══ Supplied material ══

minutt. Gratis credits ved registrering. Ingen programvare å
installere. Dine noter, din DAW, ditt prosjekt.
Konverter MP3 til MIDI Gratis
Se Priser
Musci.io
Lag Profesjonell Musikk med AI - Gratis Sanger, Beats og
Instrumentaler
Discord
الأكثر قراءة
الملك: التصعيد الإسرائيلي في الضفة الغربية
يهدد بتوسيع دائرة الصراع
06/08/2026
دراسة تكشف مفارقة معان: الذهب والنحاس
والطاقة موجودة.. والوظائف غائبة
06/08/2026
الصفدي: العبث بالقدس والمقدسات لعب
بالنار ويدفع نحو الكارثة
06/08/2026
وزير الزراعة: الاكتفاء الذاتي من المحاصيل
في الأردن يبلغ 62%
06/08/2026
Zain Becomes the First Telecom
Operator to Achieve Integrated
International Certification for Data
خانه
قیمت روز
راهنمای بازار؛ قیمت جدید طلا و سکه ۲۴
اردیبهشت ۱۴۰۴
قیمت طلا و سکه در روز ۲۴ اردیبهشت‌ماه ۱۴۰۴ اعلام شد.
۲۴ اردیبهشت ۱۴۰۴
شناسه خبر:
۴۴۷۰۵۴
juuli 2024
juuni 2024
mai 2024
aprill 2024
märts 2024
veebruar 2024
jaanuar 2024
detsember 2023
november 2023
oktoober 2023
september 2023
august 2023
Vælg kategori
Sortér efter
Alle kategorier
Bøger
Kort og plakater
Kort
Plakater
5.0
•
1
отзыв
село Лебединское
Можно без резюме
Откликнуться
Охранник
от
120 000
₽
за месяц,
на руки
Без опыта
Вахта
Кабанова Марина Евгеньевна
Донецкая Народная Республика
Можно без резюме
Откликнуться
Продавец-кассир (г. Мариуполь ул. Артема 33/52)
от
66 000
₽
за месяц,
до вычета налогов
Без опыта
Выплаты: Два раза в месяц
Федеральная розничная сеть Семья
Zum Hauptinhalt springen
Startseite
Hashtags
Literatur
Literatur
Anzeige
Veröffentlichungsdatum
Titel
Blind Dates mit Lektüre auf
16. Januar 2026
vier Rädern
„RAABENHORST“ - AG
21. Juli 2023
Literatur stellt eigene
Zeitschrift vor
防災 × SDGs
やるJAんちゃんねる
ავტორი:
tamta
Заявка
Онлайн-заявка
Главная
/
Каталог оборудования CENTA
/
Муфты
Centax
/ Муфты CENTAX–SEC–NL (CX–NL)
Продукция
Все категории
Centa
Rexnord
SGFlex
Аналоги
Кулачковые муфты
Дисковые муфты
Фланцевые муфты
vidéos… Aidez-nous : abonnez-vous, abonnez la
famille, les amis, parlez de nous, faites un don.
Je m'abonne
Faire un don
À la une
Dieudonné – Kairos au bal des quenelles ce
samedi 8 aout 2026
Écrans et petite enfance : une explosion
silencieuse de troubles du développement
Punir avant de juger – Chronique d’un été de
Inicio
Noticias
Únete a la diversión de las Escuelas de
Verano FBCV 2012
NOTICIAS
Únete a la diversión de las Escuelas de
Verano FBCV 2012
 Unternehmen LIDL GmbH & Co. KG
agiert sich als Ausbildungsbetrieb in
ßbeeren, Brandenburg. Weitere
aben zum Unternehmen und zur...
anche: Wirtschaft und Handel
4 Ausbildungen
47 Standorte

═══

_Exercise goal:_ A verbatim restatement of all the entries above is required.

_Exercise answer:_
minutt. Gratis credits ved registrering. Ingen programvare å
installere. Dine noter, din DAW, ditt prosjekt.
Konverter MP3 til MIDI Gratis
Se Priser
Musci.io
Lag Profesjonell Musikk med AI - Gratis Sanger, Beats og
Instrumentaler
Discord
الأكثر قراءة
الملك: التصعيد الإسرائيلي في الضفة الغربية
يهدد بتوسيع دائرة الصراع
06/08/2026
دراسة تكشف مفارقة معان: الذهب والنحاس
والطاقة موجودة.. والوظائف غائبة
06/08/2026
الصفدي: العبث بالقدس والمقدسات لعب
بالنار ويدفع نحو الكارثة
06/08/2026
وزير الزراعة: الاكتفاء الذاتي من المحاصيل
في الأردن يبلغ 62%
06/08/2026
Zain Becomes the First Telecom
Operator to Achieve Integrated
International Certification for Data
خانه
قیمت روز
راهنمای بازار؛ قیمت جدید طلا و سکه ۲۴
اردیبهشت ۱۴۰۴
قیمت طلا و سکه در روز ۲۴ اردیبهشت‌ماه ۱۴۰۴ اعلام شد.
۲۴ اردیبهشت ۱۴۰۴
شناسه خبر:
۴۴۷۰۵۴
juuli 2024
juuni 2024
mai 2024
aprill 2024
märts 2024
veebruar 2024
jaanuar 2024
detsember 2023
november 2023
oktoober 2023
september 2023
august 2023
Vælg kategori
Sortér efter
Alle kategorier
Bøger
Kort og plakater
Kort
Plakater
5.0
•
1
отзыв
село Лебединское
Можно без резюме
Откликнуться
Охранник
от
120 000
₽
за месяц,
на руки
Без опыта
Вахта
Кабанова Марина Евгеньевна
Донецкая Народная Республика
Можно без резюме
Откликнуться
Продавец-кассир (г. Мариуполь ул. Артема 33/52)
от
66 000
₽
за месяц,
до вычета налогов
Без опыта
Выплаты: Два раза в месяц
Федеральная розничная сеть Семья
Zum Hauptinhalt springen
Startseite
Hashtags
Literatur
Literatur
Anzeige
Veröffentlichungsdatum
Titel
Blind Dates mit Lektüre auf
16. Januar 2026
vier Rädern
„RAABENHORST“ - AG
21. Juli 2023
Literatur stellt eigene
Zeitschrift vor
防災 × SDGs
やるJAんちゃんねる
ავტორი:
tamta
Заявка
Онлайн-заявка
Главная
/
Каталог оборудования CENTA
/
Муфты
Centax
/ Муфты CENTAX–SEC–NL (CX–NL)
Продукция
Все категории
Centa
Rexnord
SGFlex
Аналоги
Кулачковые муфты
Дисковые муфты
Фланцевые муфты
vidéos… Aidez-nous : abonnez-vous, abonnez la
famille, les amis, parlez de nous, faites un don.
Je m'abonne
Faire un don
À la une
Dieudonné – Kairos au bal des quenelles ce
samedi 8 aout 2026
Écrans et petite enfance : une explosion
silencieuse de troubles du développement
Punir avant de juger – Chronique d’un été de
Inicio
Noticias
Únete a la diversión de las Escuelas de
Verano FBCV 2012
NOTICIAS
Únete a la diversión de las Escuelas de
Verano FBCV 2012
 Unternehmen LIDL GmbH & Co. KG
agiert sich als Ausbildungsbetrieb in
ßbeeren, Brandenburg. Weitere
aben zum Unternehmen und zur...
anche: Wirtschaft und Handel
4 Ausbildungen
47 Standorte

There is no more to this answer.